INSTRUCTION: Put every line of the items below into a numbered list, leaving out any blank lines.

Data drawn from a collection:

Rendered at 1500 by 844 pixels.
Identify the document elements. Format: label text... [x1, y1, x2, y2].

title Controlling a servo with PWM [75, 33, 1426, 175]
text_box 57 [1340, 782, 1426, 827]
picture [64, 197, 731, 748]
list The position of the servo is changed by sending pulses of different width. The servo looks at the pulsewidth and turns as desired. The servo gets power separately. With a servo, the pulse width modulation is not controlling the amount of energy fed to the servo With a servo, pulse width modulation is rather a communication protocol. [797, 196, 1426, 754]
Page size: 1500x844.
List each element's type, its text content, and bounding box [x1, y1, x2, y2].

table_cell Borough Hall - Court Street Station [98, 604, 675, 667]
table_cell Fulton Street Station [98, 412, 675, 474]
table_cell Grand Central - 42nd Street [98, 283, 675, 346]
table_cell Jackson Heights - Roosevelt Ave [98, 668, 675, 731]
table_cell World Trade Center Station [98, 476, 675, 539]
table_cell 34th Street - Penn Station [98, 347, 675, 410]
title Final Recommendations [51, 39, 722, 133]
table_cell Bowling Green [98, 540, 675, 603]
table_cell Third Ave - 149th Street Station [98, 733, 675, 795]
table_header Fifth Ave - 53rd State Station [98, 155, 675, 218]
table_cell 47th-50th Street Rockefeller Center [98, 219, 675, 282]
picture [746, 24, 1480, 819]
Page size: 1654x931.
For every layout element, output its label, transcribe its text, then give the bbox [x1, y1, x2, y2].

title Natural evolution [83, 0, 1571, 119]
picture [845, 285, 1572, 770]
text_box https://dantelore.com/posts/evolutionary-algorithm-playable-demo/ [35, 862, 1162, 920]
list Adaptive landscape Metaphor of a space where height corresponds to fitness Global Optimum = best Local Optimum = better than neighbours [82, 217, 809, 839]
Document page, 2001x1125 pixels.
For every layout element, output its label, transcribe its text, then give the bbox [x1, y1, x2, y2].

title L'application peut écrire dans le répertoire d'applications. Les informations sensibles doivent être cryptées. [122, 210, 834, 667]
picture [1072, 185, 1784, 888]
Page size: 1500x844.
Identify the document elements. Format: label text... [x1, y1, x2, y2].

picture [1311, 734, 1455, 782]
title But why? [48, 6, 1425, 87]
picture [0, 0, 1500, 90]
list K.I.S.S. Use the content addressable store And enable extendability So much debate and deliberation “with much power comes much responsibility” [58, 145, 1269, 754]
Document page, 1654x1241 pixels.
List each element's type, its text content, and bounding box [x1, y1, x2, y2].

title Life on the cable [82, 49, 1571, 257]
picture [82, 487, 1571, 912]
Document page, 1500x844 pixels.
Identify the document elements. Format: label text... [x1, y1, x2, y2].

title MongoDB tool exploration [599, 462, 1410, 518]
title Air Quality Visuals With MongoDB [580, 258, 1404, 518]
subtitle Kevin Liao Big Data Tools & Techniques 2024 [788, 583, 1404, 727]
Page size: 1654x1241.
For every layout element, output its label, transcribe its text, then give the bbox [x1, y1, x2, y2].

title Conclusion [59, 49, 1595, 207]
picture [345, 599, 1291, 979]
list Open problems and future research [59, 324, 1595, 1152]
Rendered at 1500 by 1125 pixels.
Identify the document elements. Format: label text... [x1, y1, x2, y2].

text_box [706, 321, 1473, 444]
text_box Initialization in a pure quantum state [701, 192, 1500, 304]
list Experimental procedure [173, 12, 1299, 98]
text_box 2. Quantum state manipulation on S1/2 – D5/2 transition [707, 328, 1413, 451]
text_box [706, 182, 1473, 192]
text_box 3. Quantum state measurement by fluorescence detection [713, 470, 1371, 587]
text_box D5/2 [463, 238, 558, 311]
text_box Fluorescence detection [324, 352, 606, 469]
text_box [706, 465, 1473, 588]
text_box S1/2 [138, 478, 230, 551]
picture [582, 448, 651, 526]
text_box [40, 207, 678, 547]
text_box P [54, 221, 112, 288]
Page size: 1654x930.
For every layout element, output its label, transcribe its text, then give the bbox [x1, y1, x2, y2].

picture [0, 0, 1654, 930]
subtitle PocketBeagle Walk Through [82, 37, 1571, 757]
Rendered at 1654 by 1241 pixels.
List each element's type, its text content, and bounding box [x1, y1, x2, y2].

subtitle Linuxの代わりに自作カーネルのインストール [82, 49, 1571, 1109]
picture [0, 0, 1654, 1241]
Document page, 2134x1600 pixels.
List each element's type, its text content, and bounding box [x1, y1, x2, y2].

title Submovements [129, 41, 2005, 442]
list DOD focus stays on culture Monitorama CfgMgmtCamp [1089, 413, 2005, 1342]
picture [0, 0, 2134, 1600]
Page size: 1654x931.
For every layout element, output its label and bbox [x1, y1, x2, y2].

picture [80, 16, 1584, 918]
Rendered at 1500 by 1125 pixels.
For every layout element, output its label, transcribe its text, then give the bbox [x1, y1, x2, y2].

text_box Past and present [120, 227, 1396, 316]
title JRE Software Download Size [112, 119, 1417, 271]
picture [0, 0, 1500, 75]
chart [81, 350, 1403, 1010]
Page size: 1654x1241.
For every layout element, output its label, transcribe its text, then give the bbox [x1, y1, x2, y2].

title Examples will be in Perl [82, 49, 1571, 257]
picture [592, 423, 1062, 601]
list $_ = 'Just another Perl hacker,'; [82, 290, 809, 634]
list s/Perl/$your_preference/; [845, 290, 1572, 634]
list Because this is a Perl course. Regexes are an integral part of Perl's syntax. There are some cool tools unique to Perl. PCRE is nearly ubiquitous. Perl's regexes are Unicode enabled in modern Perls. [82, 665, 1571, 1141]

OUTPUT OF THE EXERCISE:
1. Rendered at 1500 by 844 pixels.
2. Identify the document elements. Format: label text... [x1, y1, x2, y2].
3. title Controlling a servo with PWM [75, 33, 1426, 175]
4. text_box 57 [1340, 782, 1426, 827]
5. picture [64, 197, 731, 748]
6. list The position of the servo is changed by sending pulses of different width. The servo looks at the pulsewidth and turns as desired. The servo gets power separately. With a servo, the pulse width modulation is not controlling the amount of energy fed to the servo With a servo, pulse width modulation is rather a communication protocol. [797, 196, 1426, 754]
7. Page size: 1500x844.
8. List each element's type, its text content, and bounding box [x1, y1, x2, y2].
9. table_cell Borough Hall - Court Street Station [98, 604, 675, 667]
10. table_cell Fulton Street Station [98, 412, 675, 474]
11. table_cell Grand Central - 42nd Street [98, 283, 675, 346]
12. table_cell Jackson Heights - Roosevelt Ave [98, 668, 675, 731]
13. table_cell World Trade Center Station [98, 476, 675, 539]
14. table_cell 34th Street - Penn Station [98, 347, 675, 410]
15. title Final Recommendations [51, 39, 722, 133]
16. table_cell Bowling Green [98, 540, 675, 603]
17. table_cell Third Ave - 149th Street Station [98, 733, 675, 795]
18. table_header Fifth Ave - 53rd State Station [98, 155, 675, 218]
19. table_cell 47th-50th Street Rockefeller Center [98, 219, 675, 282]
20. picture [746, 24, 1480, 819]
21. Page size: 1654x931.
22. For every layout element, output its label, transcribe its text, then give the bbox [x1, y1, x2, y2].
23. title Natural evolution [83, 0, 1571, 119]
24. picture [845, 285, 1572, 770]
25. text_box https://dantelore.com/posts/evolutionary-algorithm-playable-demo/ [35, 862, 1162, 920]
26. list Adaptive landscape Metaphor of a space where height corresponds to fitness Global Optimum = best Local Optimum = better than neighbours [82, 217, 809, 839]
27. Document page, 2001x1125 pixels.
28. For every layout element, output its label, transcribe its text, then give the bbox [x1, y1, x2, y2].
29. title L'application peut écrire dans le répertoire d'applications. Les informations sensibles doivent être cryptées. [122, 210, 834, 667]
30. picture [1072, 185, 1784, 888]
31. Page size: 1500x844.
32. Identify the document elements. Format: label text... [x1, y1, x2, y2].
33. picture [1311, 734, 1455, 782]
34. title But why? [48, 6, 1425, 87]
35. picture [0, 0, 1500, 90]
36. list K.I.S.S. Use the content addressable store And enable extendability So much debate and deliberation “with much power comes much responsibility” [58, 145, 1269, 754]
37. Document page, 1654x1241 pixels.
38. List each element's type, its text content, and bounding box [x1, y1, x2, y2].
39. title Life on the cable [82, 49, 1571, 257]
40. picture [82, 487, 1571, 912]
41. Document page, 1500x844 pixels.
42. Identify the document elements. Format: label text... [x1, y1, x2, y2].
43. title MongoDB tool exploration [599, 462, 1410, 518]
44. title Air Quality Visuals With MongoDB [580, 258, 1404, 518]
45. subtitle Kevin Liao Big Data Tools & Techniques 2024 [788, 583, 1404, 727]
46. Page size: 1654x1241.
47. For every layout element, output its label, transcribe its text, then give the bbox [x1, y1, x2, y2].
48. title Conclusion [59, 49, 1595, 207]
49. picture [345, 599, 1291, 979]
50. list Open problems and future research [59, 324, 1595, 1152]
51. Rendered at 1500 by 1125 pixels.
52. Identify the document elements. Format: label text... [x1, y1, x2, y2].
53. text_box [706, 321, 1473, 444]
54. text_box Initialization in a pure quantum state [701, 192, 1500, 304]
55. list Experimental procedure [173, 12, 1299, 98]
56. text_box 2. Quantum state manipulation on S1/2 – D5/2 transition [707, 328, 1413, 451]
57. text_box [706, 182, 1473, 192]
58. text_box 3. Quantum state measurement by fluorescence detection [713, 470, 1371, 587]
59. text_box D5/2 [463, 238, 558, 311]
60. text_box Fluorescence detection [324, 352, 606, 469]
61. text_box [706, 465, 1473, 588]
62. text_box S1/2 [138, 478, 230, 551]
63. picture [582, 448, 651, 526]
64. text_box [40, 207, 678, 547]
65. text_box P [54, 221, 112, 288]
66. Page size: 1654x930.
67. For every layout element, output its label, transcribe its text, then give the bbox [x1, y1, x2, y2].
68. picture [0, 0, 1654, 930]
69. subtitle PocketBeagle Walk Through [82, 37, 1571, 757]
70. Rendered at 1654 by 1241 pixels.
71. List each element's type, its text content, and bounding box [x1, y1, x2, y2].
72. subtitle Linuxの代わりに自作カーネルのインストール [82, 49, 1571, 1109]
73. picture [0, 0, 1654, 1241]
74. Document page, 2134x1600 pixels.
75. List each element's type, its text content, and bounding box [x1, y1, x2, y2].
76. title Submovements [129, 41, 2005, 442]
77. list DOD focus stays on culture Monitorama CfgMgmtCamp [1089, 413, 2005, 1342]
78. picture [0, 0, 2134, 1600]
79. Page size: 1654x931.
80. For every layout element, output its label and bbox [x1, y1, x2, y2].
81. picture [80, 16, 1584, 918]
82. Rendered at 1500 by 1125 pixels.
83. For every layout element, output its label, transcribe its text, then give the bbox [x1, y1, x2, y2].
84. text_box Past and present [120, 227, 1396, 316]
85. title JRE Software Download Size [112, 119, 1417, 271]
86. picture [0, 0, 1500, 75]
87. chart [81, 350, 1403, 1010]
88. Page size: 1654x1241.
89. For every layout element, output its label, transcribe its text, then give the bbox [x1, y1, x2, y2].
90. title Examples will be in Perl [82, 49, 1571, 257]
91. picture [592, 423, 1062, 601]
92. list $_ = 'Just another Perl hacker,'; [82, 290, 809, 634]
93. list s/Perl/$your_preference/; [845, 290, 1572, 634]
94. list Because this is a Perl course. Regexes are an integral part of Perl's syntax. There are some cool tools unique to Perl. PCRE is nearly ubiquitous. Perl's regexes are Unicode enabled in modern Perls. [82, 665, 1571, 1141]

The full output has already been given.